#### Условие задачи
Какие строки приведенных ниже пунктов содержат слово «chart»? Соберите их все с учетом регистра.

══ Исходные данные

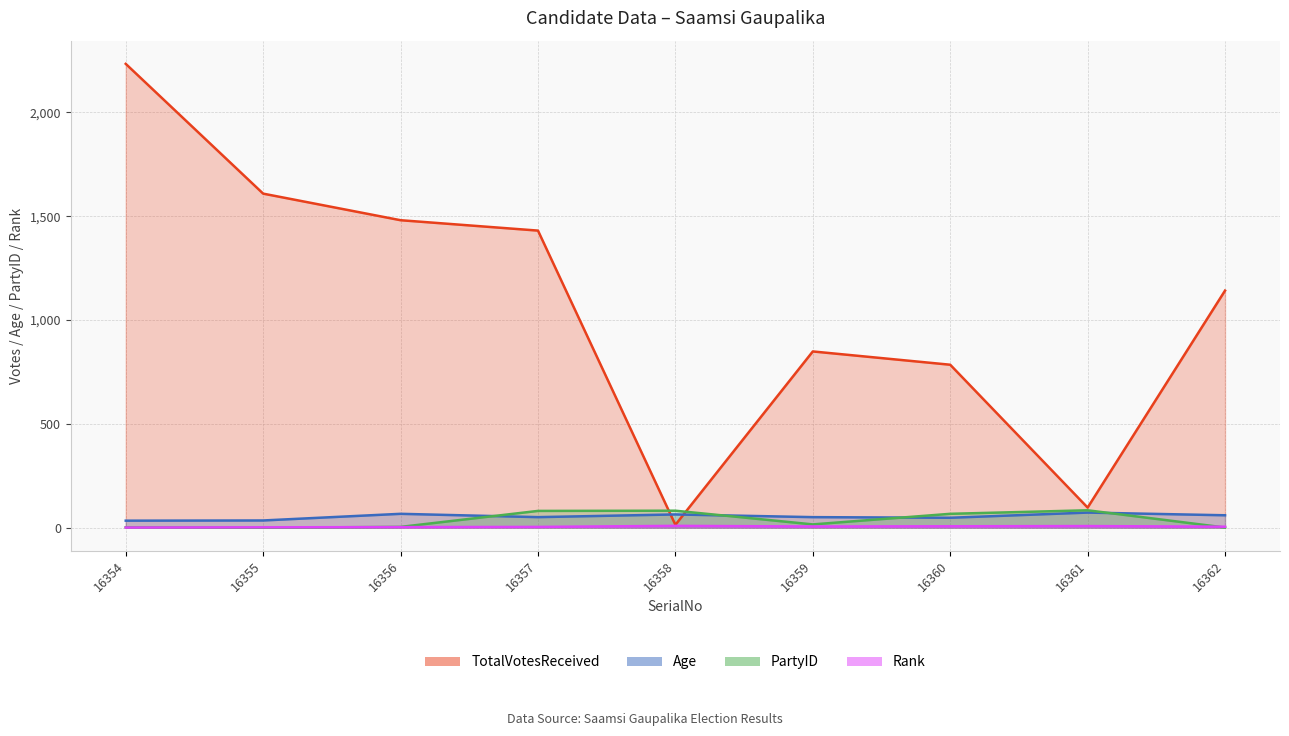

Reading left to right, transcribe all the data shown in this chart.

TotalVotesReceived: 2234	1609	1481	1431	14	849	785	97	1142
Age: 34	35	67	51	64	51	48	73	60
PartyID: 2	0	4	81	82	16	67	84	1
Rank: 1	2	3	4	9	6	7	8	5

════

#### Решение упражнения
Reading left to right, transcribe all the data shown in this chart.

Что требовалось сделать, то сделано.